_SHORT EXERCISE A_: In the Rocky Patel thread, at which shop did the Kansas City crew meet Rocky Patel?
_SHORT EXERCISE B_: Reproduce word for word the passage of the Rocky Patel thread that starts at the words "# Kansas City" and stops after "and Justin (TravelingJ).".

_PAGE EXTRACT_:
# # # #
# Kansas City Crew Herf at Outlaw with Rocky Patel



## ER Doc (Feb 8, 2007)

Well, the Kansas City crew came out in full force today to greet Rocky Patel at Outlaw Cigars. Awesome time with awesome food.

Left to right in the group picture: Bill (ER Doc), Ryan (Eyedoc), Ted (WarHorse), John (JonDot), Travis (BeerAdvocate), Aaron (Chip19), Mark (Mark in KC), and Justin (TravelingJ).

Just wait till next month when Don Pepin Garcia comes...

:biggrin:


----------



## Camacho Junior (May 29, 2008)

NIce pics. Looks like it was a very good time. Gotta love Rocky Patel


----------



## cdowden3691 (Nov 13, 2007)

Now that's nice to see. I bunch of CL members and new recruits havin a great time with a manufacturer. Rocky is great to hang out with, fo sho...

Nice pic's...


----------



## tx_tuff (Jun 16, 2007)

Looks like a great time! Love to see pictures of events! Also good to put some faces to some names! Pepin will be here next month too but I may miss it


----------



## Christopher The Great (Jun 3, 2008)

Looks like a fun time!


----------



## HTOWNBLKGOLFR (May 1, 2007)

looks like fun for all .....


----------



## smokinj (Jan 16, 2008)

Glad to see you all had a great time


----------



## amateurke (Mar 28, 2008)

I can see you guys had a great time!! And I love to see pics from brother of this board!! Thanks for sharing!!


----------



## Scoop (Sep 20, 2007)

What a great turnout.
# # # #
_EXTRACTED MATERIAL_:

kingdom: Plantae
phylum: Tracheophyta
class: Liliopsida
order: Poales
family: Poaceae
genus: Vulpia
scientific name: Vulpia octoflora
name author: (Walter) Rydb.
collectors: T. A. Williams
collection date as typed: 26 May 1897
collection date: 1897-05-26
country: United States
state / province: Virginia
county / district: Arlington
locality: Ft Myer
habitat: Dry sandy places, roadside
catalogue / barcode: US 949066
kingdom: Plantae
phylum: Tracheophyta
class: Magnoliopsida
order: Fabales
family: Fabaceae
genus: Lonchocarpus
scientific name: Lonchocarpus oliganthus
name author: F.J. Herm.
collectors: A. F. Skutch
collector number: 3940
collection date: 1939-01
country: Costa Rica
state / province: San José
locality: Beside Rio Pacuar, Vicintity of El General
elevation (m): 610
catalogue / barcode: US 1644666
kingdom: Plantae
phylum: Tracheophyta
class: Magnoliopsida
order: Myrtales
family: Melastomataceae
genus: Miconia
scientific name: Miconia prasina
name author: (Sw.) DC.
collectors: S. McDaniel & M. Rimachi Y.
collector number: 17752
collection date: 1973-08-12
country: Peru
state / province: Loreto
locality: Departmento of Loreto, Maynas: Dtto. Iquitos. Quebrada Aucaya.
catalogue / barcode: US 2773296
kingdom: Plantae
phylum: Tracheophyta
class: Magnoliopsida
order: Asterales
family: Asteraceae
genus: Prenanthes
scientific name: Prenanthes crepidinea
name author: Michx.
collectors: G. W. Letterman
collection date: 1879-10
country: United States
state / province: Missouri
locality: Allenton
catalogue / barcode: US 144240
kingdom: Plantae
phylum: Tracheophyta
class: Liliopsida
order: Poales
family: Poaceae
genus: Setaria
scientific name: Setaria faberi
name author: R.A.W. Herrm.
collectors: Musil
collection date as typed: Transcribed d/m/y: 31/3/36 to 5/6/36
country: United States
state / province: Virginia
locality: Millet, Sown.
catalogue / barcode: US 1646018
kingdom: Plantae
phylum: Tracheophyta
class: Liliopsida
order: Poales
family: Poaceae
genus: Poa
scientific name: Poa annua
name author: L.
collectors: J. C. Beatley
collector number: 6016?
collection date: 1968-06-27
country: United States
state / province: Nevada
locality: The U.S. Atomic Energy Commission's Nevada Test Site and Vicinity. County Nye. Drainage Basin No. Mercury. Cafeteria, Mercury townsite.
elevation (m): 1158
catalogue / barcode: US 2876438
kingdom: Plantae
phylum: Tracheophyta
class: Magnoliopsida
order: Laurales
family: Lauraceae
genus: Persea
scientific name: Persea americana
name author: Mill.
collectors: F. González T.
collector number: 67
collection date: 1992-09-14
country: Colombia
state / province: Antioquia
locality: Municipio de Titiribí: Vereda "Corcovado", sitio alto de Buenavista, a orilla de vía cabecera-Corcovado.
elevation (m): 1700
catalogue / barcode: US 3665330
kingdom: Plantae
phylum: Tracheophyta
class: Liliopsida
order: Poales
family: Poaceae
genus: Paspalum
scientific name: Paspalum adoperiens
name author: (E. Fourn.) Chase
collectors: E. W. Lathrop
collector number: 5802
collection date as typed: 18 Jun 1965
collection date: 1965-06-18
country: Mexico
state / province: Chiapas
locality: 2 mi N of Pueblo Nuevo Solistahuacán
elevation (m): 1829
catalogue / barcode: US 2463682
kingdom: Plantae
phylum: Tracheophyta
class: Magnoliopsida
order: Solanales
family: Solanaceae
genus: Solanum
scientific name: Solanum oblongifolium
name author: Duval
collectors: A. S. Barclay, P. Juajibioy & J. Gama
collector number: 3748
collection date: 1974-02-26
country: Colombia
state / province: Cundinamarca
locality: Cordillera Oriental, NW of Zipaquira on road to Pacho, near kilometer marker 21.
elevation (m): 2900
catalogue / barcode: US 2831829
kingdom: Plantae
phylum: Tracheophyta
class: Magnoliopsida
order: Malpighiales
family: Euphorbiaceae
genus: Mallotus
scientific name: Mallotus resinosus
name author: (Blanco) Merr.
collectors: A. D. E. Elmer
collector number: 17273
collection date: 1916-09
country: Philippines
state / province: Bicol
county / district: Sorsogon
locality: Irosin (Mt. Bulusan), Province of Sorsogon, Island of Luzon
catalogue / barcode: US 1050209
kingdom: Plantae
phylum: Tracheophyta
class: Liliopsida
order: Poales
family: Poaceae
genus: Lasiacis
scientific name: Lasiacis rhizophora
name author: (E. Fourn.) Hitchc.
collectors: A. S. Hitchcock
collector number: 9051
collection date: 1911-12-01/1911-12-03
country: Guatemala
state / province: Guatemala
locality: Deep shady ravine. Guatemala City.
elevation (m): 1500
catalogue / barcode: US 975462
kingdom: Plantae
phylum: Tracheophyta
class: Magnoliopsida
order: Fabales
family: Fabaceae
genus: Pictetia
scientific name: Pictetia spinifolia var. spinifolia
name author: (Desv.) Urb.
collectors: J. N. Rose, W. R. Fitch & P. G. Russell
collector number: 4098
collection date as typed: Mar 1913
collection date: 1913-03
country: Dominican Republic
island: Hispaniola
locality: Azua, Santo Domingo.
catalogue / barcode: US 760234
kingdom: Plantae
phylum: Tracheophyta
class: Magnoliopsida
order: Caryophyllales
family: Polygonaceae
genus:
# # # #
_PROBLEM SOLUTION A_: Outlaw Cigars.

_PROBLEM SOLUTION B_:
# Kansas City Crew Herf at Outlaw with Rocky Patel



## ER Doc (Feb 8, 2007)

Well, the Kansas City crew came out in full force today to greet Rocky Patel at Outlaw Cigars. Awesome time with awesome food.

Left to right in the group picture: Bill (ER Doc), Ryan (Eyedoc), Ted (WarHorse), John (JonDot), Travis (BeerAdvocate), Aaron (Chip19), Mark (Mark in KC), and Justin (TravelingJ).